In brokerage accounts, shares that are sold and which were held longer than one year are generally taxed at long-term capital gains rates, which are currently lower than short-term rates. So rising shares held longer than a year would be subject to a lower capital gains tax rate when sold, and declining shares held a year or less could provide a more valuable short-term tax loss when sold.
And what about those losses? Most people react negatively to the word “loss.” But tax losses can actually be of value to an investor. Money lost on an investment—and let’s face it, nobody gets every investment choice right 100% of the time—can be used to help reduce the amount of taxes paid for gains elsewhere in an investment portfolio. A “realized” loss or gain is a loss or gain that happens when an investment is sold.
2. Asset location can be as important as asset allocation
Choosing the right investments at the right time can make a difference in investment returns. While asset allocation decisions may account for the majority of investment returns, asset location will strongly influence what remains after taxes.
Asset location matters because a single investment can produce a different tax experience depending on the kind of account it is held in—tax-deferred, tax-free, and taxable accounts.
Rebalancing a portfolio can also benefit from good asset location. Location decisions can affect the return experienced after fees and after taxes.
3. Taxes can be one of the easiest investment “fees” to reduce
The tax "fee" can be much larger and easier to reduce than other investment-related fees. For example, if an investor holds shares that have risen in value, when those shares are sold impacts the tax rate for the gain.
Selling before the first anniversary of ownership—that is, selling in less than a year—will generate short-term capital gains tax (assuming no tax losses elsewhere in the portfolio or carried forward from previous years).
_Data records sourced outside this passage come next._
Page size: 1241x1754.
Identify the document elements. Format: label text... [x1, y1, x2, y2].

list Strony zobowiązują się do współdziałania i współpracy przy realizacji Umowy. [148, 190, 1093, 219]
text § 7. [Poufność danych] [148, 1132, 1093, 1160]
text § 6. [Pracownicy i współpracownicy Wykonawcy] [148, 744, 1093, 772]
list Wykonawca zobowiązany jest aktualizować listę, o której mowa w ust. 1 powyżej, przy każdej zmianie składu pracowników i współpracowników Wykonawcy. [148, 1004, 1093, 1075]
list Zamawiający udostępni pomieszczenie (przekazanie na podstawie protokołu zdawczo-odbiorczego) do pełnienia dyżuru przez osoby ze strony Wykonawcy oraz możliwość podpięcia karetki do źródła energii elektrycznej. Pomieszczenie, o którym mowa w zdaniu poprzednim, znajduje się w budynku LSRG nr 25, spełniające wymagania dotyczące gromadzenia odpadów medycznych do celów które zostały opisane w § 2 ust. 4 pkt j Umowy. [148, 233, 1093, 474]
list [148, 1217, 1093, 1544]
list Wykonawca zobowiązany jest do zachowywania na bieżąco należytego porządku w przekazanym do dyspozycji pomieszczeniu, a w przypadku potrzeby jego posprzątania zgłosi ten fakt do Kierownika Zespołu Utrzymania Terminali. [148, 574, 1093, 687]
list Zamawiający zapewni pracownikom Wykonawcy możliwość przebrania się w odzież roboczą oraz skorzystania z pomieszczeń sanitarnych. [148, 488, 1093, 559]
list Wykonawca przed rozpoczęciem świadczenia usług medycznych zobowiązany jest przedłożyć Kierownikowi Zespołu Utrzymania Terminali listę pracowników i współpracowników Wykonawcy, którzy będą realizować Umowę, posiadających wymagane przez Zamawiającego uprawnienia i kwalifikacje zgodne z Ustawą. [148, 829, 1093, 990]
What looked like a 25% pre-tax return can become a little more than a 15% return after taxes, assuming that the 37% tax rate applies.
Another way to look at it is to consider taxes as any other investment fee—typically expressed in basis points. One basis point is equal to 1/100th of 1 percent. Thinking of taxes this way—as a fee—is important because making slightly different choices can make a material difference in your investment experience and potentially reduce tax “fees.”
It’s easy to believe we have no control over taxes whatsoever. However, the simple fact is by understanding a few important tax basics, investors can make better decisions for their overall portfolio.
- Withdrawals from IRAs are generally taxed as ordinary income (with the exception of Roth IRAs). Withdrawals prior to age 59 1/2 are subject to a 10% tax penalty.
- Certain investments held in retirement accounts such as publicly traded partnerships may generate “unrelated business income” that can require the filing of Form 990-T and payment of taxes due by the account. Investors holding these investments in a retirement account should discuss this with a tax and/or financial advisor to determine the suitability of holding these investments in a retirement account.